* [EXTRACTED RECORDS]
· · ·

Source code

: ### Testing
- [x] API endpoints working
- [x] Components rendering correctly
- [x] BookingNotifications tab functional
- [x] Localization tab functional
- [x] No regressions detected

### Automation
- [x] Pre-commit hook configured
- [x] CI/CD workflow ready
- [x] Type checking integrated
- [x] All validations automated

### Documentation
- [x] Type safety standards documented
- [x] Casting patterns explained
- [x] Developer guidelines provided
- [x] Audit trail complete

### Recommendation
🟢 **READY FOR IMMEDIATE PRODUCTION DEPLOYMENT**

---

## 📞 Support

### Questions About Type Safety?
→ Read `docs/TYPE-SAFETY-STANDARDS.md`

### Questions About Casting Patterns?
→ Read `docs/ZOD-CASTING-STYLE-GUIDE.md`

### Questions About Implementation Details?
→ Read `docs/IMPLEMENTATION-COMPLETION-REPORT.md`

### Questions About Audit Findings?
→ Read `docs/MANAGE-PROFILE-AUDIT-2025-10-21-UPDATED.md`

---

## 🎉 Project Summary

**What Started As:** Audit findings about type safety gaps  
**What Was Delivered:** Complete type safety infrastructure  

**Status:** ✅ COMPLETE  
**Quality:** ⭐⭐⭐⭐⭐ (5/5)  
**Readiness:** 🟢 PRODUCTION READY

· · ·

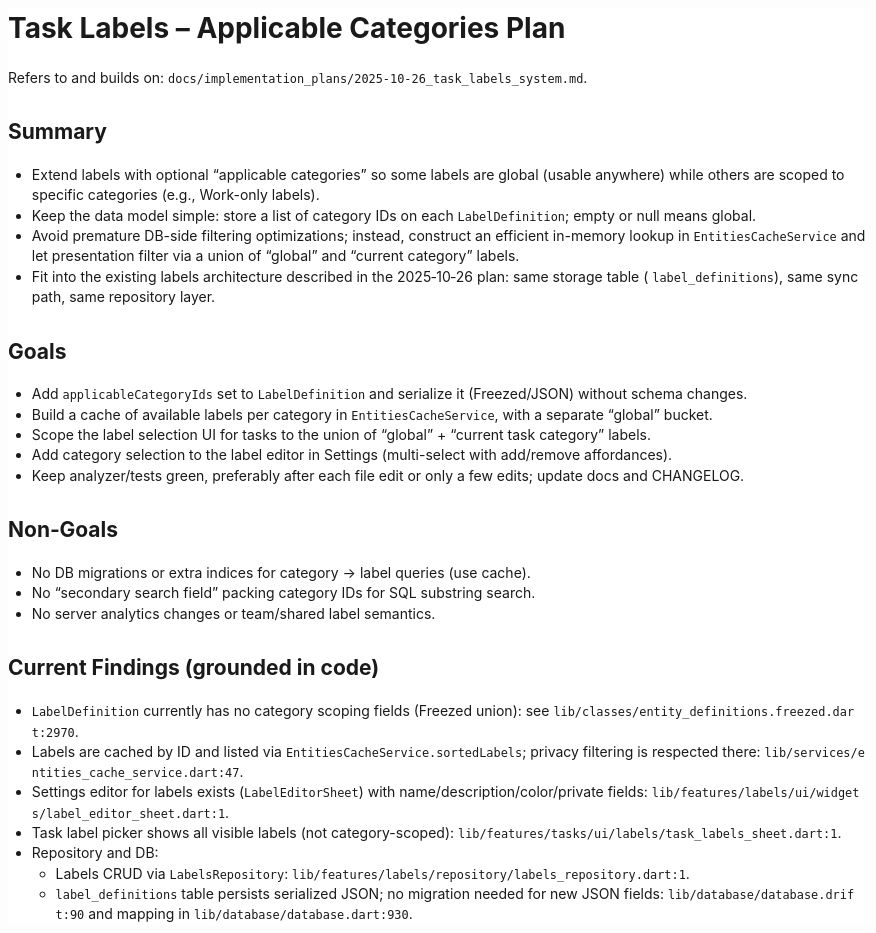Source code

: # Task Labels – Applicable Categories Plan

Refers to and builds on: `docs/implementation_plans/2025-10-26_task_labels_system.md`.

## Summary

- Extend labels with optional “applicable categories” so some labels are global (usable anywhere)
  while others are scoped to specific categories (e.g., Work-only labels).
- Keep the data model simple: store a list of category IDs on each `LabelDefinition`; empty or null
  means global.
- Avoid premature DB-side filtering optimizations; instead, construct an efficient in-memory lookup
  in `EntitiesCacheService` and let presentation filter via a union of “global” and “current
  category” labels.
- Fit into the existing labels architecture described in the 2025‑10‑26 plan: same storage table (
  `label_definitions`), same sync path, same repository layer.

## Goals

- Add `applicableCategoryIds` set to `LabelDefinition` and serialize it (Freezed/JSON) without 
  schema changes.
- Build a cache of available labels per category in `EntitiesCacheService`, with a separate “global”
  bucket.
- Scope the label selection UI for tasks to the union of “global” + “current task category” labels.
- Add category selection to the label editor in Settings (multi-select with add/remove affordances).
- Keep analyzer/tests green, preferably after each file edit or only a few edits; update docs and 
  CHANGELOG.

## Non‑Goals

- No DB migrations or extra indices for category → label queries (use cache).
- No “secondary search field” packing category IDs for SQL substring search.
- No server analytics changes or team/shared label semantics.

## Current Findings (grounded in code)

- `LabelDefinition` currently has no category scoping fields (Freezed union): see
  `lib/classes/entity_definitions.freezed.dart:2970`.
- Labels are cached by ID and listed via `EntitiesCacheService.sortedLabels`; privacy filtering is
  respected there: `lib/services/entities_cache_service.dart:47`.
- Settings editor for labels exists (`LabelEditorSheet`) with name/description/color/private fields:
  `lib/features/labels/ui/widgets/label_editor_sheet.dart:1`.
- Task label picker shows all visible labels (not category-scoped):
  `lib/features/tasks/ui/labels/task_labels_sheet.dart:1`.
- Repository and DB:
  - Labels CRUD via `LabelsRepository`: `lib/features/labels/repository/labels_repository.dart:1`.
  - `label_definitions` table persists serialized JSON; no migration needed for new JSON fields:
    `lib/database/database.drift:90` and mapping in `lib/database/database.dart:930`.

· · ·

* [DIRECTIONS] Check every line of the entries above, and copy those that carry the string "Questions".

* [RESPONSE BELOW]
### Questions About Type Safety?
### Questions About Casting Patterns?
### Questions About Implementation Details?
### Questions About Audit Findings?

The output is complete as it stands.